[Dataset items]
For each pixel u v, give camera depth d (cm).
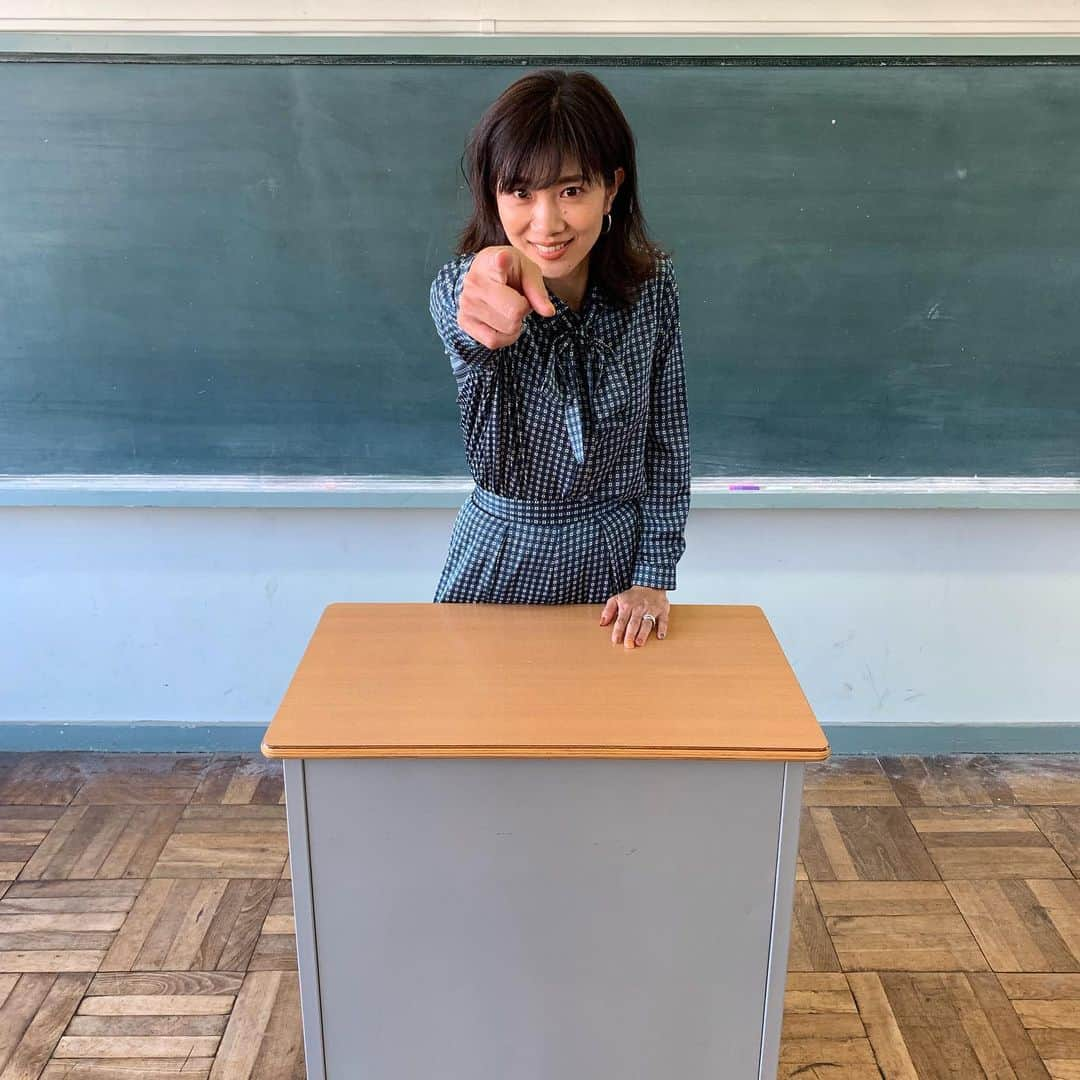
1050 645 225
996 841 205
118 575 218
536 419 127
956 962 174
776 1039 121
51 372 200
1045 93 183
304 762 107
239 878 193
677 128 185
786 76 182
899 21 181
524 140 109
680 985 119
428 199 189
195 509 213
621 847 112
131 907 185
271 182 188
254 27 180
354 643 129
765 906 114
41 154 186
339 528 215
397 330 198
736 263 194
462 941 116
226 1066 153
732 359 201
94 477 208
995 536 216
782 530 216
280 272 194
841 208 190
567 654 127
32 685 227
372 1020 120
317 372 201
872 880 194
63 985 167
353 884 113
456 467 208
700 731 109
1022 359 201
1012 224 191
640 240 127
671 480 142
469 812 110
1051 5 180
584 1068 123
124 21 179
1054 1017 162
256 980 169
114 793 217
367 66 181
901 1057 155
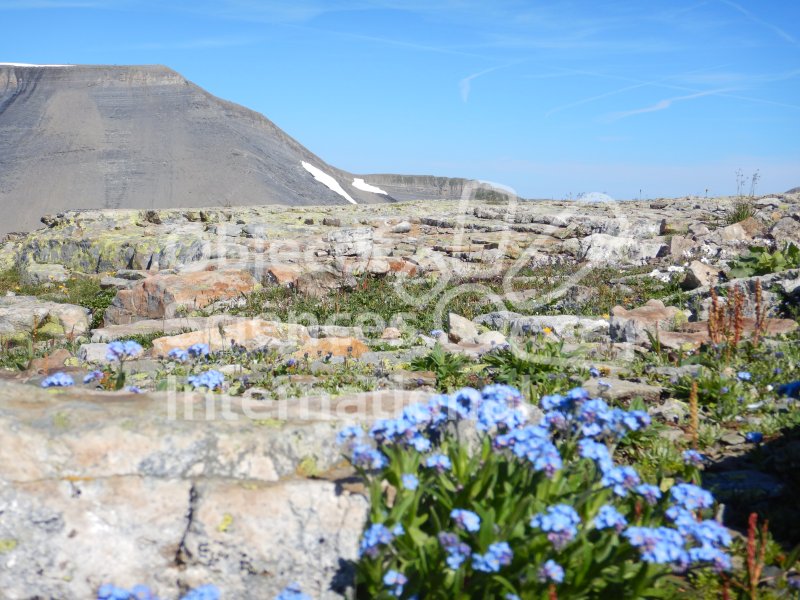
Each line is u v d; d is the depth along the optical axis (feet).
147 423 13.41
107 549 12.19
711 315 29.40
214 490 12.53
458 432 15.20
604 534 12.62
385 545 11.83
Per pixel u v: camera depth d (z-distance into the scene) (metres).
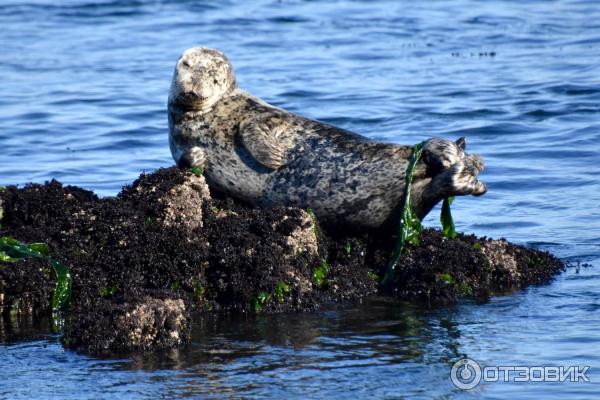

## WORK REQUIRED
Nothing but the lines from the one with "317 372 201" up to and including the one with "385 545 11.83" should be printed, exactly as they read above. Please keep the pictures out.

## ANSWER
317 372 201
872 880 194
63 985 167
353 884 113
456 467 208
700 731 109
1022 359 201
1012 224 191
640 240 127
671 480 142
469 812 110
1051 5 180
584 1068 123
124 21 179
1054 1017 162
256 980 169
114 793 217
367 66 181
901 1057 155
Each line is u v d; d is the depth along the optical axis (feet).
147 423 13.41
107 549 12.19
711 315 29.40
214 490 12.53
458 432 15.20
604 534 12.62
385 545 11.83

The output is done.